L’objectif de la course est simple : atteindre la ligne d’arrivée le plus vite possible. Jasmijn Muller et Helle Bachofen von Echt font partie des 12 participantes féminines et elles ont décidé de repousser leurs limites.
“En roulant, je vais me mettre dans des conditions extrêmes et je ne sais pas comment je réagirai physiquement et mentalement. C’est ça qui est excitant dans cet événement, selon moi”, s’enthousiasme Helle.
A 3h du matin, les 79 participants s’élancent sur la piste. Ils ont jusqu’à cinq jours pour parcourir plus de 1000 kilomètres et gravir un dénivelé total de 7 200 mètres. Ils doivent traverser les montagnes de Hajar et le désert d’Al Sharquiyah, avant de longer la mer d’Arabie et de terminer à Mascate, la capitale du Sultanat. Et comme le compte à rebours ne s’arrête jamais, c’est à eux de décider quand manger, boire et se reposer.

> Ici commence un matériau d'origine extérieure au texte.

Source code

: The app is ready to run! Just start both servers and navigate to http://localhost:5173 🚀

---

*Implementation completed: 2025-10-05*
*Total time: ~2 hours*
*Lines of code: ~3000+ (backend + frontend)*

“Je me suis assise seulement deux fois, j’ai pris deux repas chaud et je n’ai pas encore dormi. Je commence à être vraiment fatiguée et à souffrir beaucoup, j’essaye désespérément d’y arriver”, témoigne Helle durant la course.
Le boom des sports d’ultra-distance a poussé les scientifiques à analyser le fonctionnement du corps dans les situations extrêmes. Les études affirment que les femmes ont plus de résistance et d’endurance musculaire que les hommes. Ainsi, plus les femmes participeront à ces courses, plus elles devraient les gagner.
En 2017, Jasmijn Muller a battu le record de distance en vélo indoor sur le logiciel Zwift, en effectuant 1 828 kilomètres en 62 heures.
“Je voulais battre un record en intérieur sur vélo fixe, qui était détenu par un homme. Et je me suis dis « je pense que je peux faire mieux, je ne sais pas pourquoi, mais allez, je peux au moins essayer», se souvient-elle.
Jasmijn et Helle sont arrivées respectivement 9ème et 10ème du BikingMan, en effectuant la course en moins de 47 heures.
Jasmijn nous a livré l’un des secrets de son moral d’acier : “L’un des mantras que j’utilise pour les courses c’est : imagine que tu es œuf. On utilise la même eau bouillante pour ramollir les pommes de terre et pour durcir l’œuf. L’important, ce n’est pas le contexte, mais ce qui est à l’intérieur de toi, le courage qui se trouve en toi. Et comme on le voit dans cet événement, de plus en plus de femmes se disent « ouai, je peux le faire ».”